NumPy is the fundamental package need to do scientific computing in Python. It includes highly optimized routines to handle numerical calculations like linear algebra, Fourier transforms, and fast summation of large arrays.
The NumPy library contains a multidimensional array object that can be use to efficiently manipulate the data, convert it between different formats, perform mathematical operations on it, etc.
Pandas is an open-source, BSD-licensed library providing high-performance, easy-to-use data structures and data analysis tools. It is available in the form of a standalone module that can be use in other programs and embedded within Python as a library or as functions. In addition to its primary goal of numeric computation and analysis, it has the broader goal of becoming a useful toolkit for scientists and engineers working with both small and large datasets.
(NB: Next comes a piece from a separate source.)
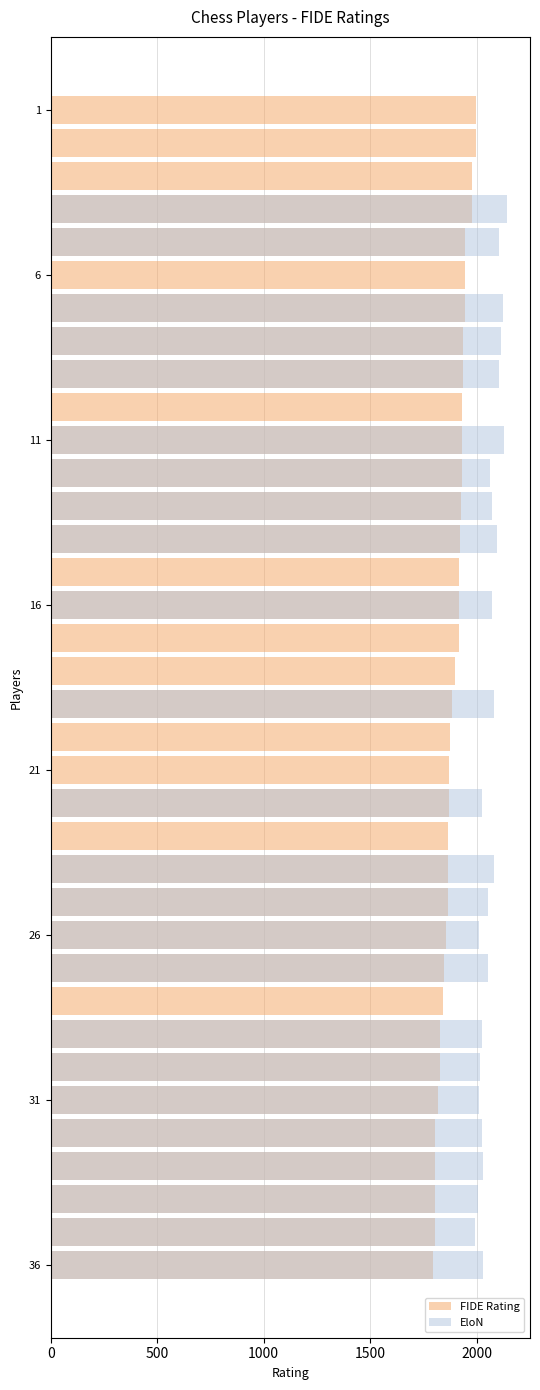

What is the minimum value for FIDE Rating?

1795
SciPy is a collection of programs for mathematics, science, and engineering. It contains modules to solve ordinary differential equations; optimize linear, quadratic, and integer programs; use Fourier transforms; calculate probability distributions; analyze statistical data; and more. The SciPy library depends on NumPy which can be install in parallel with SciPy or independently. In the Data Science field, Python has become one of the dominant programming languages due to its robust handling of math and statistics operations.
Matplotlib is a library that was create to produce graphs of mathematical functions. It’s an easy-to-use tool and you can use it on Macs, Windows and Linux systems. If you’re looking for something with more features than the base graphics plotting in matplotlib, check out the documentation page, but most users will be happy with what matplotlib offers on its own.
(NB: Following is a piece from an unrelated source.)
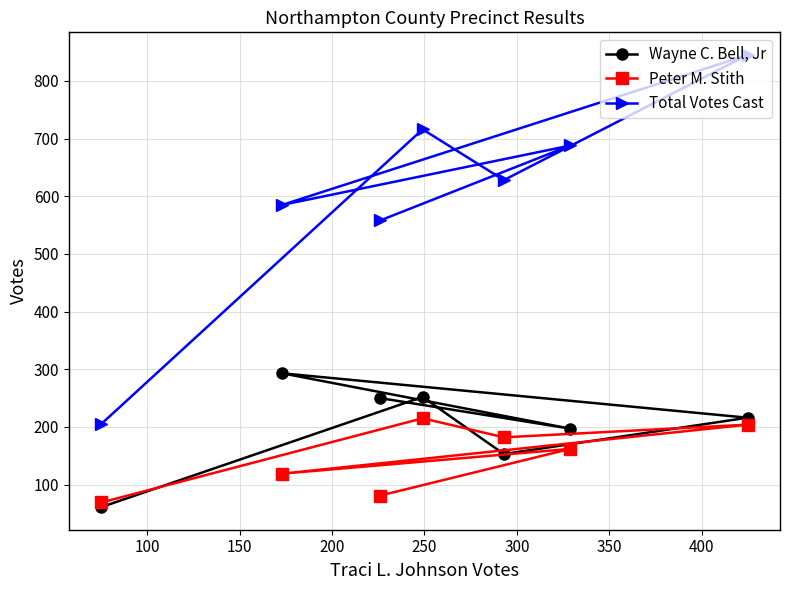

True or false: Total Votes Cast and Wayne C. Bell, Jr intersect in this chart.

False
Seaborn is a statistical graphics library that uses matplotlib. It provides a high-level interface for drawing statistical graphics such as histograms, scatterplots, and heatmaps. Seaborn also supports creating statistical plots from higher level functions, with minimal munging required from the user. This lets non-technical users tell more accurate stories about their data and it makes doing exploratory analysis with collected data more productive because the output tends to be cleaner and easier to read than other visualization packages.
6) Machine Learning in Python
Python has an abundance of ML modules available, which can be difficult to sift through. Below is a list of some great resources that I’ve found useful in my research:
ROS (Robotic Operating System) and OpenCV are also popular and well-supported packages for developing computer vision applications.
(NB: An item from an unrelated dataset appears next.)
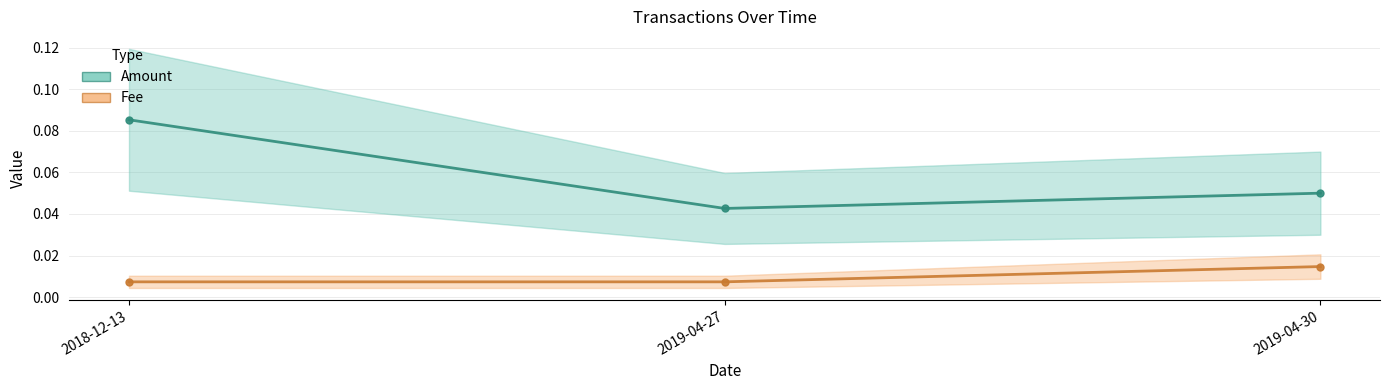

Rank the series by their maximum value, from lowest to highest.

Fee, Amount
One of the most popular and powerful machine learning toolkits, scikit-learn, includes a wide range of supervised and unsupervised learning algorithms. Originally developed as a university research project in Japan, this library provides the statistical power to address many applications.
Statsmodels is an open-source library of statistical functions emphasising time series analysis, regression analysis, and probability models. Statsmodels has a really nice interface to build up models like linear regression and also has parametric uncertainty estimation. It provides functions for both frequentist inference as well as Bayesian inference.
InnoArchiLib is a unique software architecture and design library that the NASA Jet Propulsion Laboratory has developed. It includes the following 10 sub-packages:
Computer Animation and Movie Techniques
Composition Assistance Package (CAP)
Flowgraph Interaction Toolkit (FLIT) InnoArchiLib is not an open-source framework, but it is also not commercially licens.
Gensim is a python library which is well suit to perform topic modelling.
We provide an implementation of Latent Dirichlet Allocation (LDA), which is use as a part of many machine learning tasks such as information retrieval, document classification, clustering, indexing etc.
This plugin implements the basic LDA and assumes that all input documents are plain text with no particular structure on them.
Python is a very accessible language with many powerful libraries that can help you get start on your journey. Python Development Company can show you how to get the most out of these tools and how to best use them in order to be successful. This guide will introduce 10 Python libraries that are a staple in any Data Science career.